Dari hubungan telepon itu, diketahui jika Jenderal Jusuf ternyata meminta Sjafrie datang ke rumahnya. Sjafrie pun langsung meniyakan perintah tersebut. Namun justru Jusuf memintanya tidak buru-buru.
Kemudian, pada waktu yang ditentukan, Sjafrie sowan di kediaman mantan Panglima TNI itu di Jalan Teuku Umar, Menteng, Jakarta Pusat.
Dikutip Sindonews, setelah bicara beberapa hal, Jenderal Jusuf tiba-tiba meminta Sjafrie mengantarkannya ke Kalibata.
“Ke Taman Makam Pahlawan Kalibata, Pak?” tanya Sjafrie, heran. Jusuf mengiyakan. Kedua tentara asal Sulawesi Selatan tersebut bergerak ke TMP Kalibata. Seperti biasa, Jusuf yang telah purnawirawan itu ditemani oleh seorang sopir.
Tiba di TMP Kalibata, Sjafrie menanyakan lokasi mana yang akan didatangi terlebih dahulu. “Ke kuburan bapakmu dulu,” tutur Jusuf. Untuk diketahui, mendiang ayah Sjafrie Sjamsoeddin merupakan perwira di Kodam Hasanuddin.
Dengan kata lain, ayah Sjafrie pernah menjadi anggota Jusuf semasa menjabat Pangdam Hasanuddin.
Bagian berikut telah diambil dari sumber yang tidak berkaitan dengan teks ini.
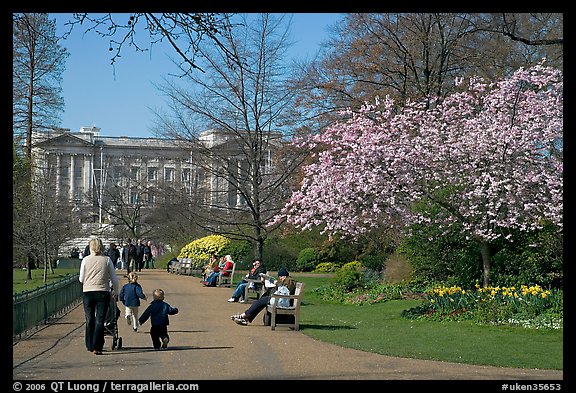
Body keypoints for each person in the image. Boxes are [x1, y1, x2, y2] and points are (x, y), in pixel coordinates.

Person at [79, 237, 120, 355]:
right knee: (100, 320)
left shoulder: (85, 260)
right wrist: (116, 292)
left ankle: (89, 344)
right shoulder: (107, 260)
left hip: (88, 292)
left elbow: (81, 279)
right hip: (102, 292)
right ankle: (97, 346)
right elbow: (115, 280)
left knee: (89, 318)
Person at [231, 267, 296, 326]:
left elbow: (287, 289)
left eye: (281, 276)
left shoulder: (289, 280)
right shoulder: (286, 280)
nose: (280, 278)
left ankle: (243, 316)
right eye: (279, 276)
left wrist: (277, 283)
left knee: (259, 302)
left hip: (281, 300)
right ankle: (245, 318)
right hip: (278, 299)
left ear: (285, 275)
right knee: (259, 302)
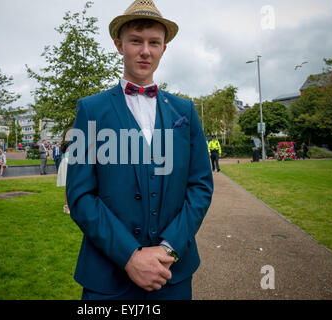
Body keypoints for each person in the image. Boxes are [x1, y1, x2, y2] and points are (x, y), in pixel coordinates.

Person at [66, 0, 213, 300]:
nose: (145, 50)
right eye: (136, 41)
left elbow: (200, 186)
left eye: (154, 43)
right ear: (119, 45)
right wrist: (129, 256)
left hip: (172, 274)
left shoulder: (185, 111)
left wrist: (167, 248)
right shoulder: (90, 110)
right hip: (106, 278)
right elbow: (80, 194)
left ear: (163, 49)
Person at [57, 141, 70, 214]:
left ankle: (69, 205)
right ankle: (66, 206)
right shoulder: (67, 150)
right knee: (68, 187)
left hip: (69, 165)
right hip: (66, 165)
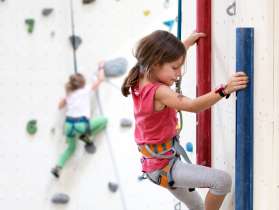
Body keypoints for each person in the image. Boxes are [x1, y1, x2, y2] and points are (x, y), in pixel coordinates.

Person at [121, 30, 248, 210]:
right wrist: (224, 90)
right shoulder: (160, 92)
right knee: (222, 181)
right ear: (156, 63)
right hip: (164, 165)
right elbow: (193, 105)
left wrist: (185, 44)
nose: (179, 73)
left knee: (198, 207)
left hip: (156, 163)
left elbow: (163, 59)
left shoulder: (141, 74)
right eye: (175, 68)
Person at [51, 62, 108, 178]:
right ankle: (86, 136)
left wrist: (66, 97)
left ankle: (58, 166)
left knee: (71, 149)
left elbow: (60, 105)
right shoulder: (86, 90)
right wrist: (101, 66)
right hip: (81, 125)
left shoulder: (69, 94)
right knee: (104, 120)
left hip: (68, 126)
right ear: (82, 83)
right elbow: (101, 79)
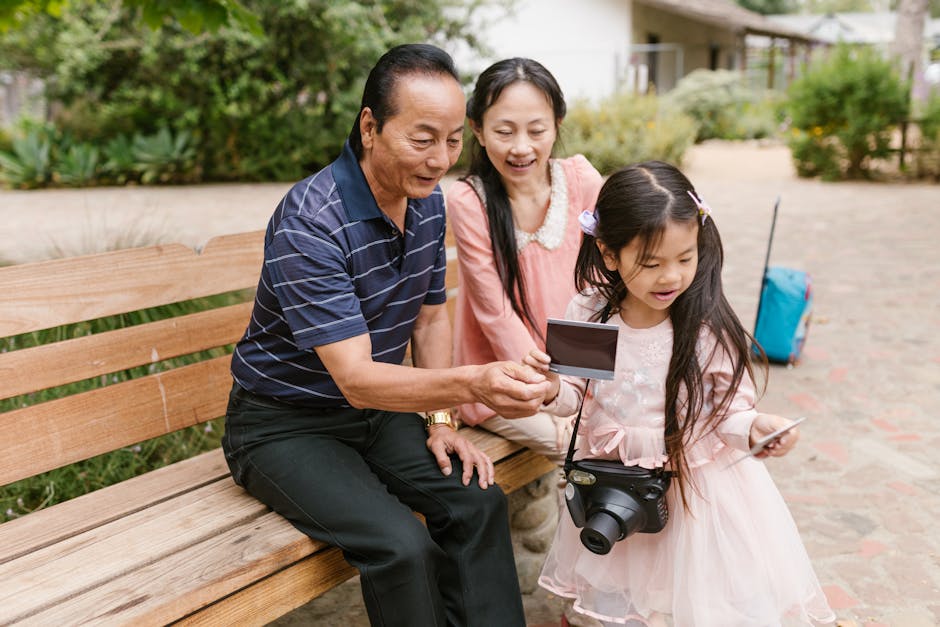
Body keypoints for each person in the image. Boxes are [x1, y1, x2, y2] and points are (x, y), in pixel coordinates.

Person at [222, 44, 552, 627]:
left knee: (477, 502)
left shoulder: (427, 205)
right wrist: (474, 380)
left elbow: (429, 319)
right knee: (401, 547)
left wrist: (443, 420)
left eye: (453, 140)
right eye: (422, 139)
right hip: (282, 426)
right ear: (370, 126)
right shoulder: (312, 221)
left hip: (378, 412)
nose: (439, 159)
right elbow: (354, 379)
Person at [524, 162, 836, 626]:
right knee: (626, 601)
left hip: (694, 496)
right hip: (616, 484)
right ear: (609, 253)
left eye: (685, 258)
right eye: (651, 263)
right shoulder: (591, 311)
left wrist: (756, 427)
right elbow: (574, 396)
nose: (670, 277)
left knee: (682, 606)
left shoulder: (704, 324)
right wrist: (552, 387)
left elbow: (726, 413)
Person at [447, 58, 603, 463]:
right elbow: (495, 314)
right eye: (503, 131)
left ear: (557, 124)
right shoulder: (469, 202)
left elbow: (600, 288)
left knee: (611, 432)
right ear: (478, 130)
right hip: (505, 379)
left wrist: (578, 392)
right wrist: (549, 394)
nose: (521, 147)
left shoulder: (582, 180)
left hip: (582, 371)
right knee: (577, 445)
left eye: (536, 131)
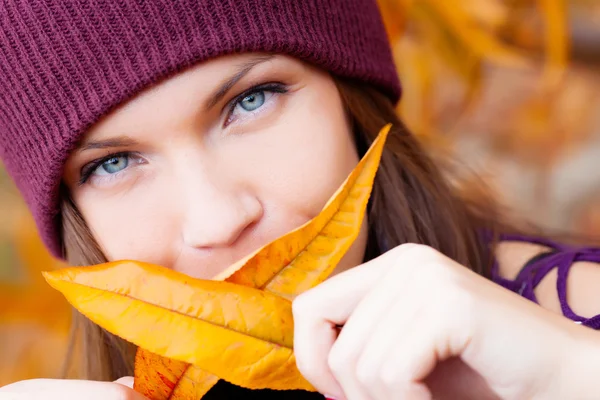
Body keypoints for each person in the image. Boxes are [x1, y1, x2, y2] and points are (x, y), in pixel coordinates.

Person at [1, 0, 599, 399]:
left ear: (351, 99)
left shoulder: (568, 322)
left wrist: (566, 375)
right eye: (112, 164)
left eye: (252, 100)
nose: (219, 221)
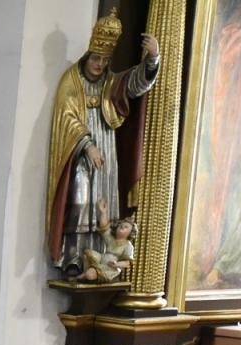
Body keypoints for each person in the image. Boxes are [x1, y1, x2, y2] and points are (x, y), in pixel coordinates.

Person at [46, 10, 160, 275]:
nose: (99, 64)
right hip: (79, 153)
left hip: (107, 149)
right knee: (80, 200)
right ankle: (73, 256)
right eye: (96, 58)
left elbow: (135, 83)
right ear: (88, 56)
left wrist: (153, 58)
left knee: (102, 206)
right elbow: (67, 117)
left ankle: (97, 259)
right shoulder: (71, 81)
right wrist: (87, 145)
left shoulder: (111, 82)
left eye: (105, 60)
Di nisan itu, jenderal berdarah Bugis berdoa selama beberapa menit. Setelah rampung, Sjafrie kembali menanyakan ziarah selanjutnya.
“Ke tempat Yani,” ucap Jusuf, singkat. Yang dimaksud tentu saja Letjen TNI Ahmad Yani. Menteri/Panglima TNI Angkatan Darat (kini KSAD) itu gugur dalam tragedi penculikan G30/September yang didalangi PKI. Dari nisan Yani, Jusuf mengarah ke peristirahatan terakhir mantan Menteri Dalam Negeri dan Gubernur Jawa Tengah Suparjo Roestam.